I think it's fair to say we weren't expecting this one. From CNNMoney:
Hiring slumped in December though the economy created 2 million jobs for the second straight year, the government said Friday, in a reading that was mostly weaker than Wall Street had expected.
The economy created 108,000 jobs last month, compared with a revised gain of 305,000 jobs in November, the Labor Department reported. The December gain was the smallest of the year aside from September and October, when Hurricane Katrina slowed hiring.
Kash thinks the report is disappointing, but it's awfully hard to focus on that 108 number in isolation of the 305 number -- or to be very confident about what the next set of revisions will bring. In any event, the people in the MSM Rolodexes seem pretty clear about what it all means. Again, from CNNMoney:
... the revision to November job growth and the higher-than-expected wage growth could mean the Fed will raise rates at its meeting in March as well.
Anthony Chan, senior economist with JPMorgan Asset Management, said that he believes that overall the job report makes an end to rate hikes more likely.
"This report makes the Federal Reserve graceful exit from the policy arena a lot more palatable," he said. "It's difficult to argue that the Fed has much more heavy lifting left."
Analysts said the latest jobs data meant odds were rising that the Federal Reserve was near ending the rate-rise cycle it initiated in mid-2004. The U.S. central bank has raised the federal funds rate 13 times to 4.25 percent.
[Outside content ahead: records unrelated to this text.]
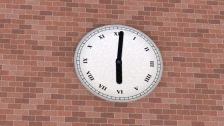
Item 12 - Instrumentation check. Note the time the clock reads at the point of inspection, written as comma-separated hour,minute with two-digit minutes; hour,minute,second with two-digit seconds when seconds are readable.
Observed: 6,01
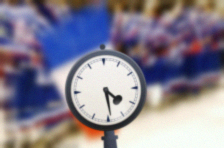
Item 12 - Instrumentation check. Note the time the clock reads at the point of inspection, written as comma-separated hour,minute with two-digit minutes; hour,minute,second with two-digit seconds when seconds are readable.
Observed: 4,29
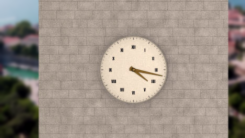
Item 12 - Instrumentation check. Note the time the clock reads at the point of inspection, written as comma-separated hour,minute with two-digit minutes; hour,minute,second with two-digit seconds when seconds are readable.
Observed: 4,17
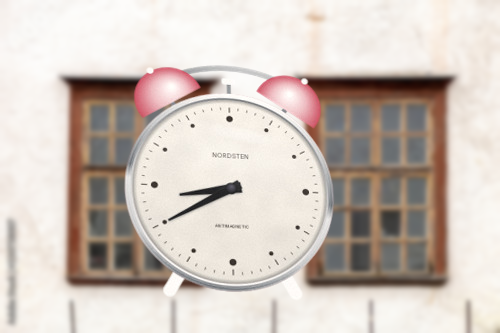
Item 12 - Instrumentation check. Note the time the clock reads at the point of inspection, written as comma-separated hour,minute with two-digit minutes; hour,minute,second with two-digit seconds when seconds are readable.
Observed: 8,40
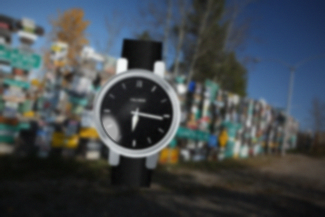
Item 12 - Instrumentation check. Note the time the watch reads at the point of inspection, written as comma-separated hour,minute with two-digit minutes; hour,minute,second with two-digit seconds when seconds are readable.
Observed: 6,16
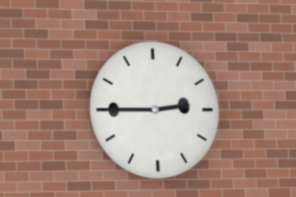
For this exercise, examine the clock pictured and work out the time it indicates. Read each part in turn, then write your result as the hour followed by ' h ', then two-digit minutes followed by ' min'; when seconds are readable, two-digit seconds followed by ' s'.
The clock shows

"The report is probably a shade on the weak side and it increases the chance that the Fed is more likely to stop raising rates at 4.75 percent at the middle of the year, rather than going higher," said Cary Leahey, senior managing director at Decision Economics in New York.
"These figures suggest that growth is stable but not extremely strong," said Nigel Gault, head of US research at Global Insight, a consultancy. "These figures should add to the conviction in financial markets that the Fed will soon be able to stop raising rates. "
So, the Fed will be impressed enough to put an end to rate hikes due to "the revision to November job growth", or because the report was "a shade on the weak side", or because job "growth is stable but not extremely strong." Sounds like a consensus.
UPDATE: Barry Ritholtz agrees with Kash: "Labor Markets Continue to Underperform." General Glut calls US job growth "amazingly weak." pgl still frets that the employment-population seems stuck in the mud. Mark Thoma concurs that the labor market is "not as robust as would be expected in a recovery." But Calculated Risk suggests that growth for 2005 "seems solid." And The Skeptical Speculator has this, from Reuters: "Overall, the employment figures imply a relatively strong hiring outlook."
Tim Duy breaks down what it all might mean for monetary policy. Michael Mandel maintains his lonely focus on wages in the tech sector, and likes what he sees.